Reconstruction Specifics Number of Pixels (NxN) 2048x2048 1024x1024 512x512Number of Dectectors (D) 2048 1024 512Number of Angles (θ) 88 88 88Matrix Sparsity (α) 0.049% 0.195% 0.977%Number of Iterations 10 10 10Loop Unrolling Yes Yes YesSIMD or Floating Point?
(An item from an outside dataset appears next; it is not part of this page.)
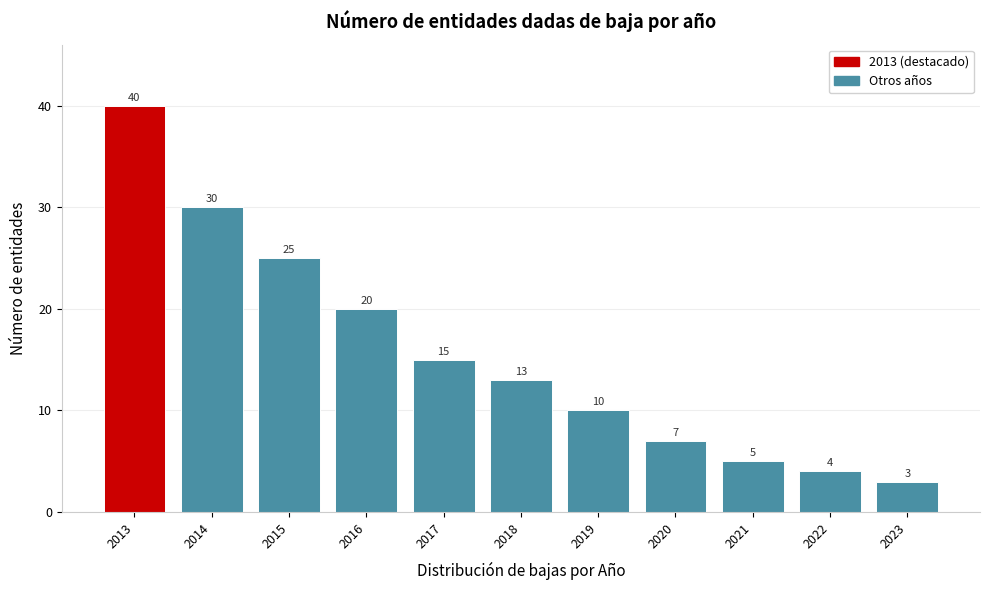

Reading left to right, transcribe all the data shown in this chart.

2013=40	2014=30	2015=25	2016=20	2017=15	2018=13	2019=10	2020=7	2021=5	2022=4	2023=3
Floating Point Floating Point Floating Point

[2] D.C. Diez, H. Mueller, A.S. Frangakis, "Implementation and Performance Evaluation of Reconstruction Algorithms on Graphics Processors," Journal of Structural Biology, vol. 157, no. 1, pp. 288-295, Jan. 2007.
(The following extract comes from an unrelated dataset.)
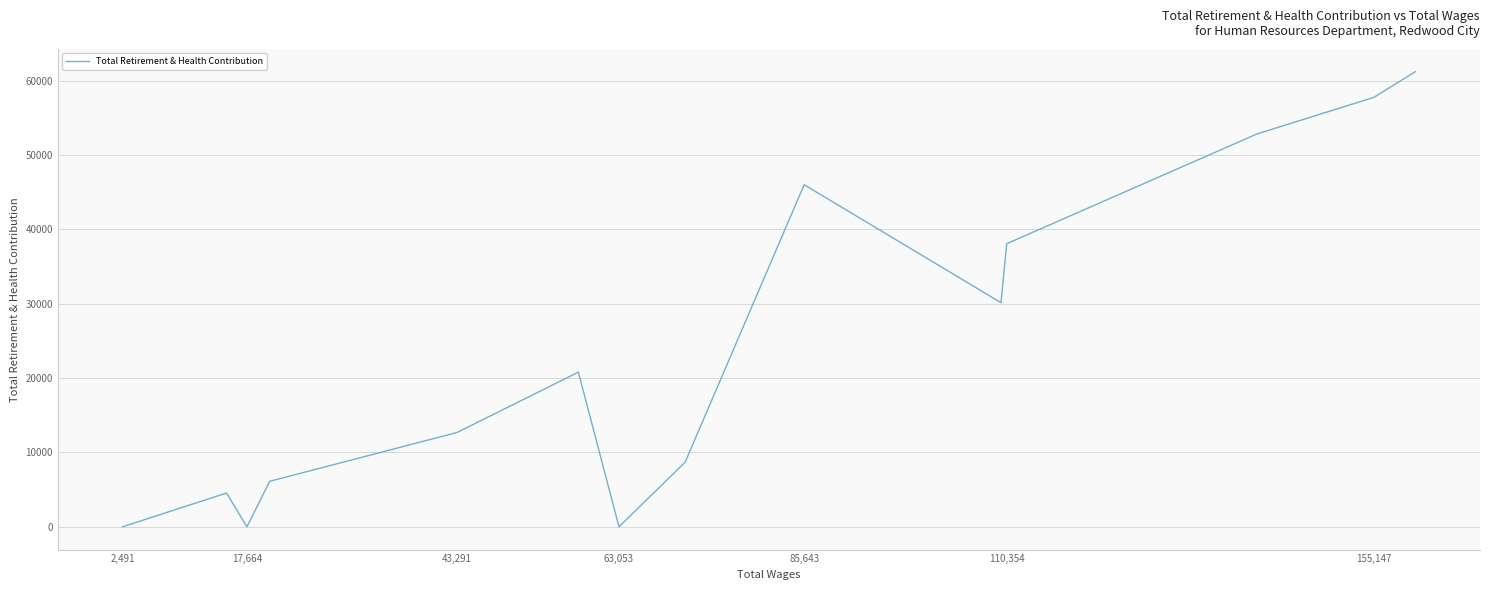

What is the greatest value displayed?

61227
Results for CPUs [4]Processor 2x X5550 [3] 4x X7460 [3] 4x X7560 [3]

Architecture Nehalem Core NehalemOperating Frequency 2.66 GHz 2.66 GHz 2.27 GHzNumber of Cores 4 6 8Number of Threads per Core 2 1 2Total Threads Used 16 24 64

Reconstruction Specifics Number of Pixels (NxN) 512x512 512x512 512x512Number of Dectectors (D) 512 512 512Number of Angles (θ) 414 414 414Matrix Sparsity (α) 0.391% 0.391% 0.391%Number of Iterations 1 1 1Loop Unrolling No No NoSIMD or Floating Point? Floating Point Floating Point Floating Point

[3] H.G. Hofmann, B. Keck, C. Rohkohl, J. Hornegger, "Comparing Performance of Many-core CPUs and GPUs for Static and Motion Compensated Reconstruction of C-arm CT Data," Medical Physics, vol. 38, no 1, pp. 468-473, Jan. 2011.
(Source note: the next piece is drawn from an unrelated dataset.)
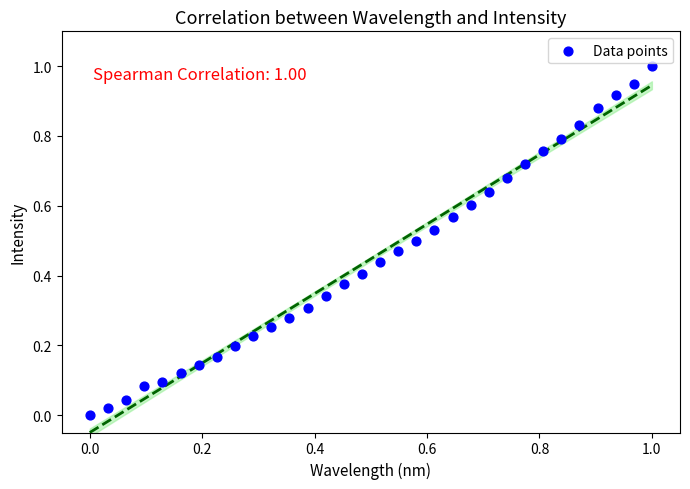

What is the range of X values (max minus min)?

1.0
Future Work Modeling performance of SART on GPUs and FPGAs

FPGA Accelerated 3-D Tomography

Documents

FPGA architecture to search for accelerated pulsars with SKA · URSI GASS 2020, Rome, Italy, 29 August - 5 September 2020 FPGA architecture to search for accelerated pulsars with

FPGA-Accelerated Digital Signal Processing for UAV Traffic

FireSim: FPGA-Accelerated Cycle-Exact Scale-Out System ... · FireSim FPGA-Accelerated Cycle-Exact Scale-Out System Simulation in the Public Cloud Sagar Karandikar, Howard Mao, Donggyu

UWS Academic Portal Towards an FPGA-Accelerated ... · Towards an FPGA-Accelerated Programmable Data Path for Edge-to-Core Communications in 5G Networks Ruben Ricart-Sancheza,, Pedro

FPGA Accelerated Computing Using AWS F1 Instances · 2017-09-07 · FPGA Accelerated Computing Using AWS F1 Instances. Applications and development environment. F1. ... GPU and FPGA

Evaluation of RISC-V RTL with FPGA-Accelerated Simulation · MIDAS Custom Compiler Passes 10 §FIRRTL: IR for RTL transforms ... -RTL state snapshots for energy modeling r FPGA-Accelerated

A Heterogeneous GASNet Implementation for FPGA-accelerated Computingwillenbe/publications/PGAS2014... · 2014-10-22 · A Heterogeneous GASNet Implementation for FPGA-accelerated

Map-Reduce Processing of K-means Algorithm with FPGA ...hso/Publications/choi_asap14_kmeans.pdf · Map-Reduce Processing of K-means Algorithm with FPGA-accelerated Computer Cluster

Graphics processing unit accelerated intensity-based ... · Graphics processing unit accelerated intensity-based optical coherence tomography angiography using differential frames

Scalable FPGA-accelerated Cycle-Accurate Hardware

The FPGA Accelerated Controlled Entry System (FACES)

FirePerf: FPGA-Accelerated Full-System Hardware/Software

FireSim: FPGA-Accelerated Cycle-Exact Scale-Out System ...biancolin/papers/firesim-isca18.pdf · sign FPGA-based applications that run in the cloud. Using an FPGA-enabled public cloud

Advanced Computer Architecture, CSE 520 Generating FPGA-Accelerated DFT Libraries Chi-Li Yu Nov. 13, 2007

FPGA Based Design for Accelerated Fault-testing of

FireSim: Productive, Scalable, FPGA-Accelerated Cycle

1 Designing an FPGA-Accelerated Homomorphic Encryption Co …rohloff/papers/2017/Rohloff... · 2016-10-04 · 1 Designing an FPGA-Accelerated Homomorphic Encryption Co-Processor David

Energy-efﬁcient FPGA-accelerated LiDAR-based SLAM for

An Open-Source FPGA-Accelerated x86 Full-System Emulator by Elias El Ferezli A thesis

Multi-Hybrid Accelerated Supercomputer: The new …...Next generation’s accelerated computing system! FPGA for HPC as large scale parallel system! AiS(Accelerator in Switch) concept!